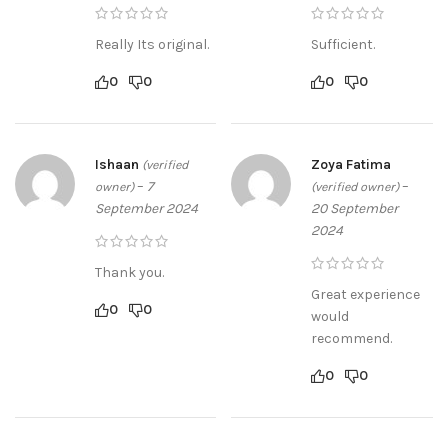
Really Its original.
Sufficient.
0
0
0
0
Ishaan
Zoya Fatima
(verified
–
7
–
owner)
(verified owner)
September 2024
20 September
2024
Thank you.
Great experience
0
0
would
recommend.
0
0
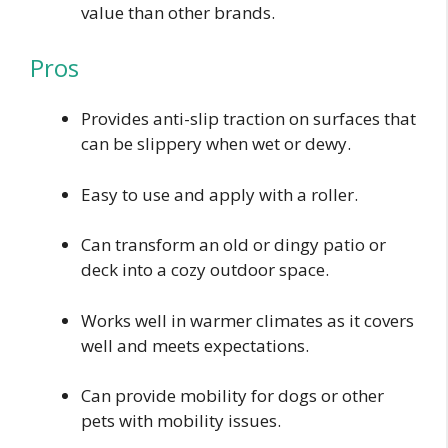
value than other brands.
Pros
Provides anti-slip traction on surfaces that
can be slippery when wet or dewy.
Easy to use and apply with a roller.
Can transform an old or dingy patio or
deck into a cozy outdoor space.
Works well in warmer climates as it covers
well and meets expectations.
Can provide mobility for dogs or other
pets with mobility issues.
==*==
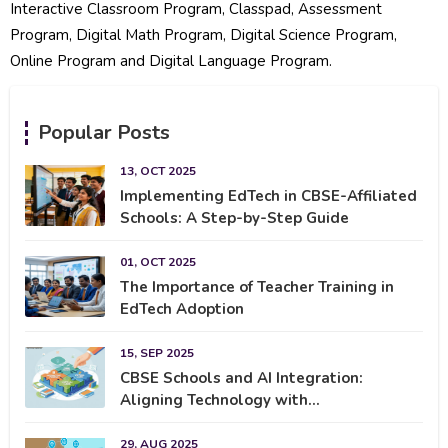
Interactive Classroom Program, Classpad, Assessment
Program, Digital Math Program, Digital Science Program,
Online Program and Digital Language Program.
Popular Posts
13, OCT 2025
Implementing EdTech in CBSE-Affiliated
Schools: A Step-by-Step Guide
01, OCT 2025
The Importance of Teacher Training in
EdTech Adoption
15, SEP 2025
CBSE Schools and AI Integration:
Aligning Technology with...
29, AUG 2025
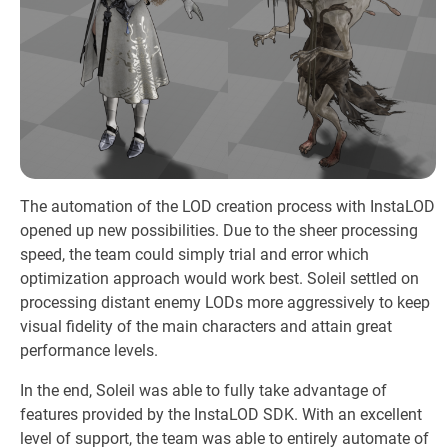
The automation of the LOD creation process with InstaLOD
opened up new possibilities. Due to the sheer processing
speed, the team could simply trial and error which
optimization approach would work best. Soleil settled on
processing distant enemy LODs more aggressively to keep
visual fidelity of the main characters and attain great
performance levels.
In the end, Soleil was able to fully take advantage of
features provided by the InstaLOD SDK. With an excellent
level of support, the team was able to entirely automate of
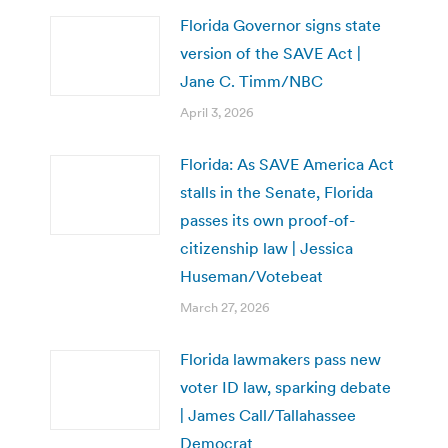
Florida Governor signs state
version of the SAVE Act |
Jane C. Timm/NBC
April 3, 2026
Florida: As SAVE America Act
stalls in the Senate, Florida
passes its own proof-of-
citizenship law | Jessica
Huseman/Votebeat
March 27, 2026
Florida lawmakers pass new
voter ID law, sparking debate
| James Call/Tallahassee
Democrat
==*==
• _WHAT TO WORK ON_
Extract from the material above the stretch running from the line containing "Really Its original." through the line containing "Easy to use and apply with a roller.". Keep the text exact and the pictures out.

• _WORKED SOLUTION_
Really Its original.
Sufficient.
0
0
0
0
Ishaan
Zoya Fatima
(verified
–
7
–
owner)
(verified owner)
September 2024
20 September
2024
Thank you.
Great experience
0
0
would
recommend.
0
0
value than other brands.
Pros
Provides anti-slip traction on surfaces that
can be slippery when wet or dewy.
Easy to use and apply with a roller.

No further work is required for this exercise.